Unfortunately, it is not that simple. For one thing, the possible kinds of `a are not consistent: int::B but float::M. For another thing, the type of val changes from case to case, and that's hard for the typechecker to handle. But by making rep_t a bit more realistic, we can handle both of these problems.
First, instead of implicitly casting val to the represented type in each case, we can store the casts to and from `a in the representation. Second, we need to distinguish between representations of various kinds, specifically BoxKinds and MemKinds.

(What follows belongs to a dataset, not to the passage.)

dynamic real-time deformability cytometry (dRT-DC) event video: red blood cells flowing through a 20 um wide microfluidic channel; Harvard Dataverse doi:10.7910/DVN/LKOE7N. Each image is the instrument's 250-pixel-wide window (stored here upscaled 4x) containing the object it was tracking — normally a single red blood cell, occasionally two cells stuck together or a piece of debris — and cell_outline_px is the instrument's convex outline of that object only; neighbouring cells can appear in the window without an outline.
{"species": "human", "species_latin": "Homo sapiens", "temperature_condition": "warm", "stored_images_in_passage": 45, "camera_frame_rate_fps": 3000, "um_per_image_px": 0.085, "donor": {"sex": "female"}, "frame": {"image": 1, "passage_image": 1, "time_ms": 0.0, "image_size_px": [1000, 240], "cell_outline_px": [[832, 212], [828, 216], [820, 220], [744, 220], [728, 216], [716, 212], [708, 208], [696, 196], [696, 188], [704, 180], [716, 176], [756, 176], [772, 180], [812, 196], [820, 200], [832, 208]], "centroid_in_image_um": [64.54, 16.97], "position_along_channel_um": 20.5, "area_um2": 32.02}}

typedef struct Equiv<`a,`b> {
`b (@to)(`a);
`a (@from)(`b);
} equiv_t<`a,`b>;
typedef tunion ThinPtrEquiv<`a,`b> {
Nullable(equiv_t<`a,`b*>);
NonNullable(equiv_t<`a,`b@>);
} thin_ptr_equiv_t<`a,`b>;
typedef struct PtrRep<`a> {
<`b>
mem_rep_t<`b> rep;
thin_ptr_equiv_t<`a,`b> equiv;
} thin_ptr_rep_t<`a>;
typedef tunion BoxRep<`a::A> {
Int(equiv_t<`a,int>);
ThinPtr(ptr_rep_t<`a>);
...
} box_rep_t<`a>;
typedef tunion MemRep<`a::M> {
Float(equiv_t<`a@,float@>);
...
} mem_rep_t<`a>;
What's going on here? Think of box_rep_t<t> as a propsition that says ``we know the representation of type t'' and a value of that type as a proof of that proposition. If a boxed value is an integer, then knowing t = int means being able to treat any t as an int and and int as a t; that is being able to cast one to the other. These casts are provided by the to and from fields of the equiv struct attached to Int. Similarly, for Mem kinded types, knowing that t = float means being able to cast a pointer to t to/from a pointer to Float. (Mem kinds have to be accessed through pointers.)

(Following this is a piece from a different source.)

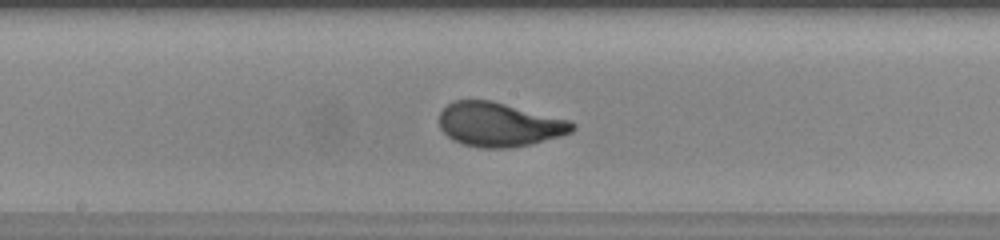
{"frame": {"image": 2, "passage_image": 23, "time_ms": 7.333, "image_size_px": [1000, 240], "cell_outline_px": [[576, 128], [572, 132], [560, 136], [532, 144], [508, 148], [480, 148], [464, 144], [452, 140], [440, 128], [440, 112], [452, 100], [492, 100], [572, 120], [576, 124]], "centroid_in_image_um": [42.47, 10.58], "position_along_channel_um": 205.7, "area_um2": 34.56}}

Finally, for thin pointers, knowing that t is a pointer type means that there exists some type t0::M whose representation we know and such that t is equivalent to t0* (or t0@). Thus, the representation of a pointer type consists of a struct that is existentially quantified over `b::M and that contains a value mem_rep_t<`b> rep and one of equiv_t<`a,`b*> or equiv_t<`a,`b@>. (Once we have int kinds and ``small int or nonnull pointer'' types, we can simplify this.)
Here is how you would use this to generically print:
void print_mem(`a@ x, mem_rep_t<`a> rep) {
switch(rep) {
case Float(equiv):
float@ f = equiv.to(x);
printf("%f",*f);
break;
...
}
}
void print(`a x, box_rep_t<`a> rep) {
switch(rep) {
case &Int(equiv): printf("%d",equiv.to(x)); break;
case &ThinPtr(ThinPtrRep{<`b> rep, tpequiv}):
switch(tpequiv) {
case &Nullable(equiv):
`b* y = equiv.to(x);
if(y == NULL)
printf("NULL");
else {
printf("{");
print_mem((_@)y,rep);
printf("}");
}
break;
case &NonNullable(equiv):
printf("{");
print_mem(equiv.to(x),rep);
printf("}");
break;
}
break;
...
}
}
Building a representation is easy, albeit tedious:
box_rep_t<int> int_rep =
new Int(Equiv{.to=identity,.from=identity});
mem_rep_t<float> float_rep =
new Float(Equiv{.to=identity,.from=identity});
box_rep_t<float@> floatptr_rep =
new ThinPtr(ThinPtrRep{.rep=float_rep,
.equiv = new NonNullable(Equiv{.to=identity,.from=identity})});
To do: Convert gen() to generate these type reps instead of the untyped typestructs.
To do: Extend this to other types (need int kinds, higher kinds...). Can do this inefficiently now by wrapping everything up in functions and using dynamics.